Dynamically generating unwind plans based on the contents of memory kinda goes against the concept of unwind plans, which were meant to be static (and cacheable) descriptions of how to unwind from a given point (PC) in a program. I guess the most "pure" solution would be to encode this logic into the dwarf expressions for the relevant registers. I think this should be doable (dwarf expressions being turing-complete and all), but the resulting expressions would probably be horrendous.

Overall, I'm not too worried about not being able to recover non-gpr registers so (unless you really want to work on this) I think that can stay unimplemented. (I'd also be fine with not recovering gpr registers either, though it's obviously better if they are -- the reason this came up was because I was looking at ways to simplify the eRegisterKind business).

lldb/source/Plugins/Platform/Linux/PlatformLinux.cpp
322

Change to eRegisterKindDWARF and remove the SetRegisterKind call below.

lldb/test/API/linux/aarch64/unwind_signal/TestUnwindSignal.py
82–83

I don't think this is bad, but you could just hardcode the expectations into the python file.
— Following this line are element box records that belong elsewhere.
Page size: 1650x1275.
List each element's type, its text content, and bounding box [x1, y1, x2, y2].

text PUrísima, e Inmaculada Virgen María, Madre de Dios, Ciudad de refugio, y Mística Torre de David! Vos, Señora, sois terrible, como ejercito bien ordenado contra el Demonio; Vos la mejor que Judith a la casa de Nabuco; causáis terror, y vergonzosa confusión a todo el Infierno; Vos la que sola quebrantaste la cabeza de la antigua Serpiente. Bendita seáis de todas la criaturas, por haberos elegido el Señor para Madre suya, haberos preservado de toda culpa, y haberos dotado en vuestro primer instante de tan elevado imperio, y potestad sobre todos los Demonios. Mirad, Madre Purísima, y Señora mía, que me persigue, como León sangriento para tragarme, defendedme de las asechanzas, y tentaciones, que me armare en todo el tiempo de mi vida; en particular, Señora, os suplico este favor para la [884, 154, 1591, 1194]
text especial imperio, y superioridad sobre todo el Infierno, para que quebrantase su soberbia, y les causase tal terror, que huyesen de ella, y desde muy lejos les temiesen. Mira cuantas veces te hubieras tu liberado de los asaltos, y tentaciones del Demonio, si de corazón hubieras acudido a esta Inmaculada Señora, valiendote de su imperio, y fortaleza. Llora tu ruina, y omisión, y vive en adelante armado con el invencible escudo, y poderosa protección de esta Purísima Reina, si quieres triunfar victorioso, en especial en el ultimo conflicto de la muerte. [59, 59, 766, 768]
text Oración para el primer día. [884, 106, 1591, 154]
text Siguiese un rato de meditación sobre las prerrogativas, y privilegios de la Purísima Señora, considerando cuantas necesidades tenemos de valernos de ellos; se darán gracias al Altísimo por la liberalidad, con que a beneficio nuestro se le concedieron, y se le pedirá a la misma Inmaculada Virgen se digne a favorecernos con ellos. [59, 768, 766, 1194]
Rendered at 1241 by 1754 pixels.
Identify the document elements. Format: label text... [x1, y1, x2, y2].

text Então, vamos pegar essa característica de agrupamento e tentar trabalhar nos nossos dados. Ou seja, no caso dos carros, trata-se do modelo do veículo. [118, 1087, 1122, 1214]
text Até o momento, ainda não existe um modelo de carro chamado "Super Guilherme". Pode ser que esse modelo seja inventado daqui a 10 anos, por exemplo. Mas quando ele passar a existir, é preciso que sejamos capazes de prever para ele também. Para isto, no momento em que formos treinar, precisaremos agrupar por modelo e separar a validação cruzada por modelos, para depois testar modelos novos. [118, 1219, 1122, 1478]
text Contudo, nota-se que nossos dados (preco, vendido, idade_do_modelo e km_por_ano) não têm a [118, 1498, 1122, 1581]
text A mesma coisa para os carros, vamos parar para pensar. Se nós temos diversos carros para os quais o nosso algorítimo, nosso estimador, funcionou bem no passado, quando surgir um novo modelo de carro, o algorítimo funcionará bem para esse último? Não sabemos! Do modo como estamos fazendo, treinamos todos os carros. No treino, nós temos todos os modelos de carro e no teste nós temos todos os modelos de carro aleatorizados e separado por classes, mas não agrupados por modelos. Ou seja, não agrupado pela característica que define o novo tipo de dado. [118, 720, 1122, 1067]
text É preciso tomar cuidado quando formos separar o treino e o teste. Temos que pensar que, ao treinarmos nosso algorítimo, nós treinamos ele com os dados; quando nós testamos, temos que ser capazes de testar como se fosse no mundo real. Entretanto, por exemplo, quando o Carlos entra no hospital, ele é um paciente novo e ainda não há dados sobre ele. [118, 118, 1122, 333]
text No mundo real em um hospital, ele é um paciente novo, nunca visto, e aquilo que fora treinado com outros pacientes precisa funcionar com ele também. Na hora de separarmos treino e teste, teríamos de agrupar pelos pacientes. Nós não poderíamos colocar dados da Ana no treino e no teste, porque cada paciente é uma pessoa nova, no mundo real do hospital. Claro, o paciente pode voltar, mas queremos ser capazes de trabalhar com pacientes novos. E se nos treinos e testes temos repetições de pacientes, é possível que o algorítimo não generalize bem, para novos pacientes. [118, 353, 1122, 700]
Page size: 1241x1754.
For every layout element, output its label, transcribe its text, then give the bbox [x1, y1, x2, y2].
Then you could skip this step and continue straight to the final breakpoint.

lldb/test/API/linux/aarch64/unwind_signal/main.c
24

One could also have a similar block (but with different values) in the signal handler, which would guarantee that all registers are being read from the stack.

This revision is now accepted and ready to land.Wed, Nov 10, 4:24 AM
  • Set x registers to a different pattern in the signal handler
  • Don't save frames before and after, just check for the right pattern when unwinding out of the handler to sigill()
  • Set register kind when we first make the unwind plan
DavidSpickett marked 3 inline comments as done.Thu, Nov 11, 3:14 AM
This revision was automatically updated to reflect the committed changes.

Thanks for the help, really helped get a high quality fix!